Data.
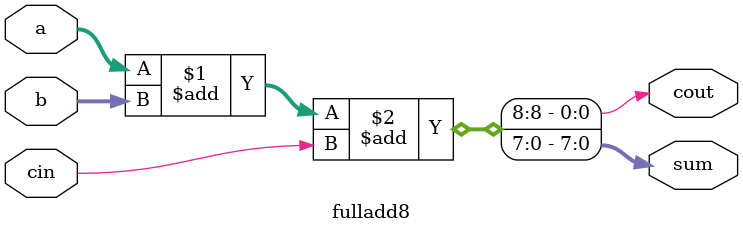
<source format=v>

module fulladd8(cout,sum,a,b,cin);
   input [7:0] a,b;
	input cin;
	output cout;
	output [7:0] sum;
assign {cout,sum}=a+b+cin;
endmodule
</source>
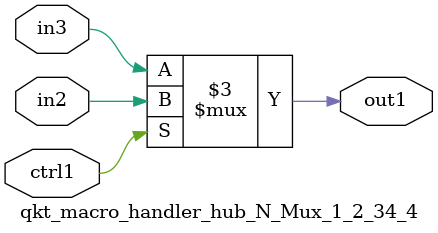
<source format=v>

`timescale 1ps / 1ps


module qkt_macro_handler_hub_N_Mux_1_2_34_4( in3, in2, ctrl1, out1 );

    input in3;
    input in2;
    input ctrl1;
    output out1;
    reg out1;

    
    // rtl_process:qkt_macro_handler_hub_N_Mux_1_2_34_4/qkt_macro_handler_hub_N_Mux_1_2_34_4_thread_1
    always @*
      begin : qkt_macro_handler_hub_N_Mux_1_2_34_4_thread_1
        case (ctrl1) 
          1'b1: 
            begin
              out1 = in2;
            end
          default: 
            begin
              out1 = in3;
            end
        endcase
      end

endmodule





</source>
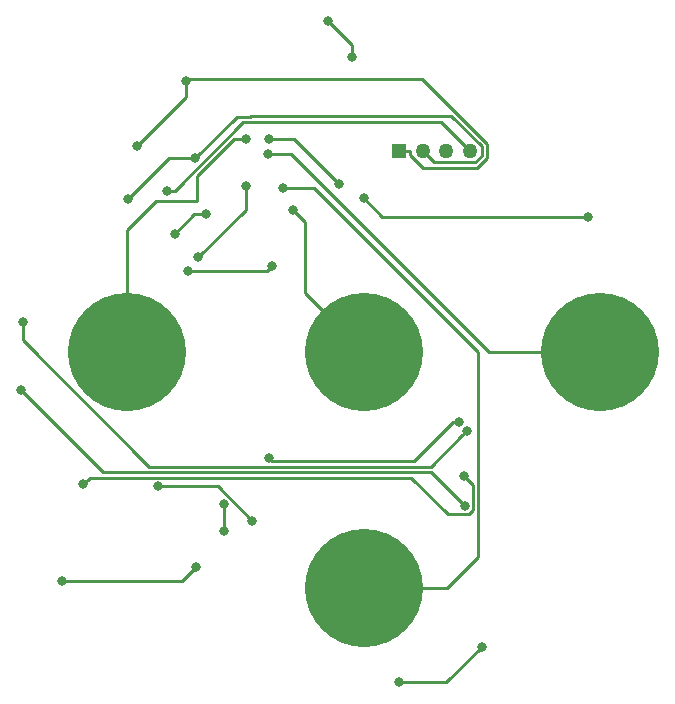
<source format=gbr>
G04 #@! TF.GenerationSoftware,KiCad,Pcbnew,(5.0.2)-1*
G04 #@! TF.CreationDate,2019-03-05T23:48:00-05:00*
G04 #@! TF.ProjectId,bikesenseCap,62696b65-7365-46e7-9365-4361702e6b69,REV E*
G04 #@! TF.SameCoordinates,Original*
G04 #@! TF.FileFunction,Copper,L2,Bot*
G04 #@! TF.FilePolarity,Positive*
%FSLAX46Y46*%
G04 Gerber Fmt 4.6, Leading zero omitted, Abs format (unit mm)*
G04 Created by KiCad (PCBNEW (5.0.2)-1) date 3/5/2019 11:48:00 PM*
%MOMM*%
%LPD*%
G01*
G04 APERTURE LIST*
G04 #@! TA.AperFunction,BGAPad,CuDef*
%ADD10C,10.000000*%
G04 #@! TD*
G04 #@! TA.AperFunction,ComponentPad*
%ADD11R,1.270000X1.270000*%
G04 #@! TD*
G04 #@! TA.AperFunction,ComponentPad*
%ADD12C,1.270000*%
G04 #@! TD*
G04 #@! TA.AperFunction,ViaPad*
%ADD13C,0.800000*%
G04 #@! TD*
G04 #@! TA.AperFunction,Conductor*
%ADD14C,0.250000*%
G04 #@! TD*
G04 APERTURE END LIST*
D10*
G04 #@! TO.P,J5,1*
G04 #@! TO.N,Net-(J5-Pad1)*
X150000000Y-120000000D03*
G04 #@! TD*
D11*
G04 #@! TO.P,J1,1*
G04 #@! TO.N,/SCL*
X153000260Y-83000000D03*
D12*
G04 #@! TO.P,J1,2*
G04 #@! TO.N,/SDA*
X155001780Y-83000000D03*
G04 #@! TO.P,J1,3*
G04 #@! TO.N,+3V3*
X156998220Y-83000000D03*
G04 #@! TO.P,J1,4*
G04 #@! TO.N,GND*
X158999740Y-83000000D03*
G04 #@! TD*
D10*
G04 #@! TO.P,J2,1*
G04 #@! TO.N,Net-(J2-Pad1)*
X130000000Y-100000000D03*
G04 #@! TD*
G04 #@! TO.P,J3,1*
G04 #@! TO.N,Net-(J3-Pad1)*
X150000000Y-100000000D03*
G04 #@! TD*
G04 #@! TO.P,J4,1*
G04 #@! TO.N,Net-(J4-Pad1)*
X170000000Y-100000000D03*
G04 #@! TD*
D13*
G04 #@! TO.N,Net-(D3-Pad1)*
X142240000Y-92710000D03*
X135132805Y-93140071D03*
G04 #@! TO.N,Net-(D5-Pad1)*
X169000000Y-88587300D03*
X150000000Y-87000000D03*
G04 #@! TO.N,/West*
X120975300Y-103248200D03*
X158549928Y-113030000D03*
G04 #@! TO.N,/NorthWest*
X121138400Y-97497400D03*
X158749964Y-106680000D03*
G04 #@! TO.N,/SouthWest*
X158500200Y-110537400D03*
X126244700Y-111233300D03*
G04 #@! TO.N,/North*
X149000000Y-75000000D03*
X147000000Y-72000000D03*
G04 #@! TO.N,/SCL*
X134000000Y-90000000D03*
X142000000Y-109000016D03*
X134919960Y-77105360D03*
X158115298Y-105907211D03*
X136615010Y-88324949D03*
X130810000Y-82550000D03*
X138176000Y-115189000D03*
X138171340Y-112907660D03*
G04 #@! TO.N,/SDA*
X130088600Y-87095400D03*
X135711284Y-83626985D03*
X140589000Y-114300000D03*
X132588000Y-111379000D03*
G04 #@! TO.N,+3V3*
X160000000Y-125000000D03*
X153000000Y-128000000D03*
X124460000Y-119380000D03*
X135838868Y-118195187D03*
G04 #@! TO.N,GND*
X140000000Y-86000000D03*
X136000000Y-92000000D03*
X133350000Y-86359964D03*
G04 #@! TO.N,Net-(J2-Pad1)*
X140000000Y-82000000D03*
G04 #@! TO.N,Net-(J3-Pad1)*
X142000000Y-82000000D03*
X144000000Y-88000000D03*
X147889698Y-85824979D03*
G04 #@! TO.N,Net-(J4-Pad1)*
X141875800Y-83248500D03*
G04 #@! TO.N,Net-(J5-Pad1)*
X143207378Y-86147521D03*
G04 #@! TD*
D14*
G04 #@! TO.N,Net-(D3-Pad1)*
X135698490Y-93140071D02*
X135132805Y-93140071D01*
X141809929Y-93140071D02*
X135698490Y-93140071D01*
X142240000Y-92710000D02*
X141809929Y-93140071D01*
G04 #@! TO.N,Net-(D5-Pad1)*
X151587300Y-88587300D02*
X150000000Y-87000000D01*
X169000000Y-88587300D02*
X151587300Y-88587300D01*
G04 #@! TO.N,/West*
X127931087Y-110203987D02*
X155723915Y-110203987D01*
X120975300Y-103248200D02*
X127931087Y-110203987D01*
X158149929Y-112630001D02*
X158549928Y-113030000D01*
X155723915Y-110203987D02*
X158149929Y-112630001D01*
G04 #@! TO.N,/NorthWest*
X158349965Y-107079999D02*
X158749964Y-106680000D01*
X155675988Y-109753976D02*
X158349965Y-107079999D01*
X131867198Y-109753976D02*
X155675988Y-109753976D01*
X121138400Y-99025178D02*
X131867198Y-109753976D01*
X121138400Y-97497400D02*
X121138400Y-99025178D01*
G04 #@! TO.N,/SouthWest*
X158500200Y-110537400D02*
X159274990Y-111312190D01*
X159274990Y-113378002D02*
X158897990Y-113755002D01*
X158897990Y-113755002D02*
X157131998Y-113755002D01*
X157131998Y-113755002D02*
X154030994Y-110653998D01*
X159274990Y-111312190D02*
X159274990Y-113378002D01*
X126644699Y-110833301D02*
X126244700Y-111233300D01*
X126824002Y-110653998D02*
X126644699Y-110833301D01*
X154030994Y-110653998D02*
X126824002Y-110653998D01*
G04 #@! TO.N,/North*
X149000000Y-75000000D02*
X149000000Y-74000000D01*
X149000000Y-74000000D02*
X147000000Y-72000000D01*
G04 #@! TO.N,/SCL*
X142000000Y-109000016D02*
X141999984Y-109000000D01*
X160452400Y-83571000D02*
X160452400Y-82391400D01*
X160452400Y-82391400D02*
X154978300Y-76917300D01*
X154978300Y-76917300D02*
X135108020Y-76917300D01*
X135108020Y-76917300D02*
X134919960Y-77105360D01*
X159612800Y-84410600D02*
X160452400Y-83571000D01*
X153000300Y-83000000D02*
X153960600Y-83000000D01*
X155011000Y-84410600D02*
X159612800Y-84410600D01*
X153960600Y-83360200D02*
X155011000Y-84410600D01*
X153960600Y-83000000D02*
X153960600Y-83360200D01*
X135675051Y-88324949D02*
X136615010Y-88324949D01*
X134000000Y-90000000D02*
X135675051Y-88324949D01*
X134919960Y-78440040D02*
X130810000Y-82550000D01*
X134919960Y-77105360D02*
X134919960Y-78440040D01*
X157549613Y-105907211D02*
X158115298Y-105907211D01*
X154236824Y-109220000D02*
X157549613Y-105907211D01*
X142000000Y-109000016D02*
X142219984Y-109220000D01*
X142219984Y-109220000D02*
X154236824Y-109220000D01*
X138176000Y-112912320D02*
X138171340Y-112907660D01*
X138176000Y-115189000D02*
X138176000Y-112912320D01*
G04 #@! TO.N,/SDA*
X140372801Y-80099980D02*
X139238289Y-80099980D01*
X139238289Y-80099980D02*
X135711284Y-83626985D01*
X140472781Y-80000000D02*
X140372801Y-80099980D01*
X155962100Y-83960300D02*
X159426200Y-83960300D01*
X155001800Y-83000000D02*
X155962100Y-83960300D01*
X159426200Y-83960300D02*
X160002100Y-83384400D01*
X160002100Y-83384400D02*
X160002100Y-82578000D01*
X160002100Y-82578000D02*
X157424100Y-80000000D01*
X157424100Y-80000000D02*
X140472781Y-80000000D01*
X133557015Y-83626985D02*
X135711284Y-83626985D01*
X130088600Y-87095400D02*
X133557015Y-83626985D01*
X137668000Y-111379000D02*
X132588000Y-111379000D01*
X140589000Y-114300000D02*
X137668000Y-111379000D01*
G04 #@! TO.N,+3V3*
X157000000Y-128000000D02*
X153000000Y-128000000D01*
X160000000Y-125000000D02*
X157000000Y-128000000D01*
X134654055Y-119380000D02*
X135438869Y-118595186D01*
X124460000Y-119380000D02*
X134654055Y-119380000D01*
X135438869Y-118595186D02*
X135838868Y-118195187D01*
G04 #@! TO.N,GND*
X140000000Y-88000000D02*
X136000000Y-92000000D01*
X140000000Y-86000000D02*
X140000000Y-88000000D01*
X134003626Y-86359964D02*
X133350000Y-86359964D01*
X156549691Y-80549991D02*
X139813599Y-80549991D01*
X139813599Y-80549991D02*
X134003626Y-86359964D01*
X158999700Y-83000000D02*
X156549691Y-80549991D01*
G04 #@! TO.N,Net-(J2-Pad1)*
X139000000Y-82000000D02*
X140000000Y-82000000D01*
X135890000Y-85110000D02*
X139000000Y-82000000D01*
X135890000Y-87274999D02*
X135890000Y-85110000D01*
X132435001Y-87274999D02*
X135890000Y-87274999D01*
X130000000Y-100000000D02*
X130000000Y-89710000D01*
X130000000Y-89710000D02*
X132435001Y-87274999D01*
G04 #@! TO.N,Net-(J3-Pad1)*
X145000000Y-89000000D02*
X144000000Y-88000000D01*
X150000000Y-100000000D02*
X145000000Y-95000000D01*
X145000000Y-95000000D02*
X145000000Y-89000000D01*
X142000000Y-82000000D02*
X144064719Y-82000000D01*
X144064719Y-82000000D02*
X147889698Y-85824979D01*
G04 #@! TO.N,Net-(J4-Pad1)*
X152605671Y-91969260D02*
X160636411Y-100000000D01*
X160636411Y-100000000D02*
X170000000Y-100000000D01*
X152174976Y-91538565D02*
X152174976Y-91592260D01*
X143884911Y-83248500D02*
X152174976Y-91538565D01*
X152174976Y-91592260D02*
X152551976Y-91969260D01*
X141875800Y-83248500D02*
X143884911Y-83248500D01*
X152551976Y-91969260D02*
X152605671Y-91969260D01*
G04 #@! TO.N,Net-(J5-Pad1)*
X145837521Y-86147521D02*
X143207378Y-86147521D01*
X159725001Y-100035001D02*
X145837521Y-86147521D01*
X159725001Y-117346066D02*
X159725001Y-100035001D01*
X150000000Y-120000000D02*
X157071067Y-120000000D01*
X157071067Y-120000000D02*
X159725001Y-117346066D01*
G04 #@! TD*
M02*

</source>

Exercise prompt. Pull out every line of the records that includes the string "KiCad".

Result.
G04 #@! TF.GenerationSoftware,KiCad,Pcbnew,(5.0.2)-1*
G04 Created by KiCad (PCBNEW (5.0.2)-1) date 3/5/2019 11:48:00 PM*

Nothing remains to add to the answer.